In the 13th century, there was a motto applied to Edward I's Model parliament; it was so brilliant it would serve as the national motto they're still trying to formulate: "What touches all should be approved by all," it said. Whatever Edward's intentions, his eight words carried in them the seeds of the modern world.

And that's the core of today's malaise. If the political class wants widespread engagement in politics (and it probably doesn't, incidentally), it needs to go back to this point of decision, this point of power. If the public can't be involved in the approval process itself, it wants to see its representative, its MP, approving it for it. But for its approval to be interesting, to be an event, there has to be a chance it'll withhold it.

Collectively, MPs are the best company in Britain; most are clever and even the stupid ones have a dash of Tabasco in their psychology that gives them bite. But in the run of daily business they resemble zombies doing ballroom dancing. They know it, too. And, to their credit, they don't like it.

So, occasionally MPs form into a group to demand more respect for parliament. The Modernisation Committee (sic) reports. The Procedure Committee pronounces. The hierarchy considers the discontent for two years and makes recommendations. Ken Clarke's task force came up with the same sort of proposals that Jack Straw did, and blow me down it was all amplified by Gordon Brown in his new broom phase last summer. The role of Parliament is always about to be enhanced by beefing up the role of backbenchers. They all say that's what's going to happen but it never does. It's against the run of play in politics to give power away.

Straw's reforms were fine as far as they went – but that wasn't anywhere at all, now I think of it. The topical debates have bombed; topical questions at question time haven't really helped. No power has been transferred because Jack, in his clever, complicated way, wouldn't take on the whips.

The whips haven't always won, of course. When Gwyneth Dunwoody (bless her, RIP) was removed as chair of her committee, it was Labour backbenchers that rebelled and had her reinstated.

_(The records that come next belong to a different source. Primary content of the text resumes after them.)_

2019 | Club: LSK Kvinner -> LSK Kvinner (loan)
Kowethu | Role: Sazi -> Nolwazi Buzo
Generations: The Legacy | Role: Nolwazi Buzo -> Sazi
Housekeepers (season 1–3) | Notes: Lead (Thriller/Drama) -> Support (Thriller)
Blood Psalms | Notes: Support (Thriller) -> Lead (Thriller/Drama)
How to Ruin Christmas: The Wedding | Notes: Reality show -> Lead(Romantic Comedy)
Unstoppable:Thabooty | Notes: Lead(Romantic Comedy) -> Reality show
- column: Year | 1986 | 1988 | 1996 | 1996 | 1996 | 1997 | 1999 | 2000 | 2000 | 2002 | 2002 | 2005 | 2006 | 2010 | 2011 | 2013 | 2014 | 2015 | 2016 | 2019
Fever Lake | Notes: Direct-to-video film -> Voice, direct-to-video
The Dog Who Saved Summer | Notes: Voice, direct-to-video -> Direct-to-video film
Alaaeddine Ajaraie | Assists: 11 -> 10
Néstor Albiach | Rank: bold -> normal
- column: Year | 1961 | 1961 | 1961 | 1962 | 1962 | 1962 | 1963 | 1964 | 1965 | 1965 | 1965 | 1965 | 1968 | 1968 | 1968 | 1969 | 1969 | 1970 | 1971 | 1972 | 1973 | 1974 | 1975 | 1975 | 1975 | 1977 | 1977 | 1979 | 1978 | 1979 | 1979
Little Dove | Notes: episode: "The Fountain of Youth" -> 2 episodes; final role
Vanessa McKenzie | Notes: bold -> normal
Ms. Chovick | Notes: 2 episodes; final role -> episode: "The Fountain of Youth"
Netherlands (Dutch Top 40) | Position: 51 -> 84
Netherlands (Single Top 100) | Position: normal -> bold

The whips had their revenge. When Robin Cook put a Bill before the House giving MPs the power to select their own committees and chairs – they voted it down. The whips, incredibly, prevailed. They have powers of patronage, you see, and are jealous of them. It's why Jack Straw didn't dare take them on in his own proposals.

All is not lost. The world is still interested – fascinated, even – when something actually happens in the Commons. Control orders. Top-up fees. Foundation hospitals. A packed chamber and intense reporting. When MPs vote according to their conscience, or at least according to their character, they generate a personal glamour. It's why we're looking forward to Frank Field's amendment to the Finance Bill on Monday. And to the extension of detention without charge to 42 days. Something might happen. It is the possibility of an event that magnetises us.

Parliament is run by consent, not by the rule book. If they want, MPs can find many ways of withholding consent. They can delay business so thoroughly as to force their concerns on the executive. The Irish did it in the 19th century; a loose affiliation of fellow travellers could do the same now. For MPs who lament the decay of Parliament, the solution is in heir hands – and their hands only.

How unlikely is this revolution by procedural means? Anything in Parliament that demands inter-tribal co-operation, has no electoral advantage and requires personal courage is unlikely.

Certainly, talking about this decadence, grieving for it, anatomising it will not make the Government one whit more likely – not in 800 years – to grant a parliamentary manifesto. But blocking business with 50 divisions, that would bring it about in a week. But who? And when? And what, exactly? Answers on a postcard, please.